▼

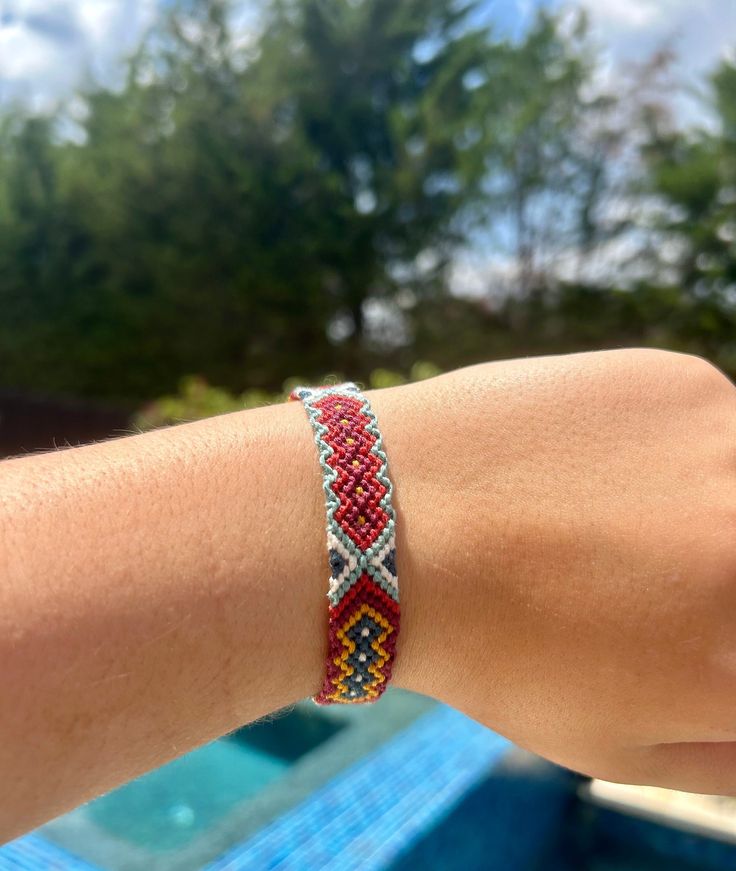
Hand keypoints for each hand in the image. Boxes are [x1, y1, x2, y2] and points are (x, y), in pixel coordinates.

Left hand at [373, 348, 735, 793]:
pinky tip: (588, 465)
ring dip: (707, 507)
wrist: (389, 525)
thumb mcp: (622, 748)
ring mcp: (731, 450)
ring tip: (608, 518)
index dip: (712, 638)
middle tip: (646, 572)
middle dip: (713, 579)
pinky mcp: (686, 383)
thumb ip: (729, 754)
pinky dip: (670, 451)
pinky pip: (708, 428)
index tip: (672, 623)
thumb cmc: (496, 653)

▲
▼

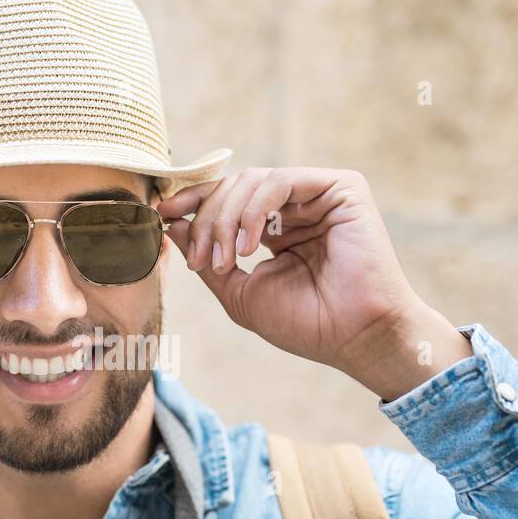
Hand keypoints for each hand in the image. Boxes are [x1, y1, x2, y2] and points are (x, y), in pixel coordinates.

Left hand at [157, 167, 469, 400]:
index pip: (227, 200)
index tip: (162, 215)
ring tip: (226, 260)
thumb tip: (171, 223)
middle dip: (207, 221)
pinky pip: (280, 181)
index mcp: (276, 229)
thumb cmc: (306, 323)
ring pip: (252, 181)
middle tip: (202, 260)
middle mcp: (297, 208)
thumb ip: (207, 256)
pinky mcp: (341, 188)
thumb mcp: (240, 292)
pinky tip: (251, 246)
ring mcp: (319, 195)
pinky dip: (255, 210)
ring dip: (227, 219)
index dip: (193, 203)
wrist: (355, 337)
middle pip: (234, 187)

▲

Work to be completed: Search the records line by line for the word "thumb" and copy every line where it appears.

Response:
thumb mcp: (622, 748)
thumb ip: (729, 754)
thumb cmc: (496, 653)
thumb tip: (171, 223)
thumb cmc: (306, 323)
thumb ip: (207, 256)
thumb mcp: (240, 292)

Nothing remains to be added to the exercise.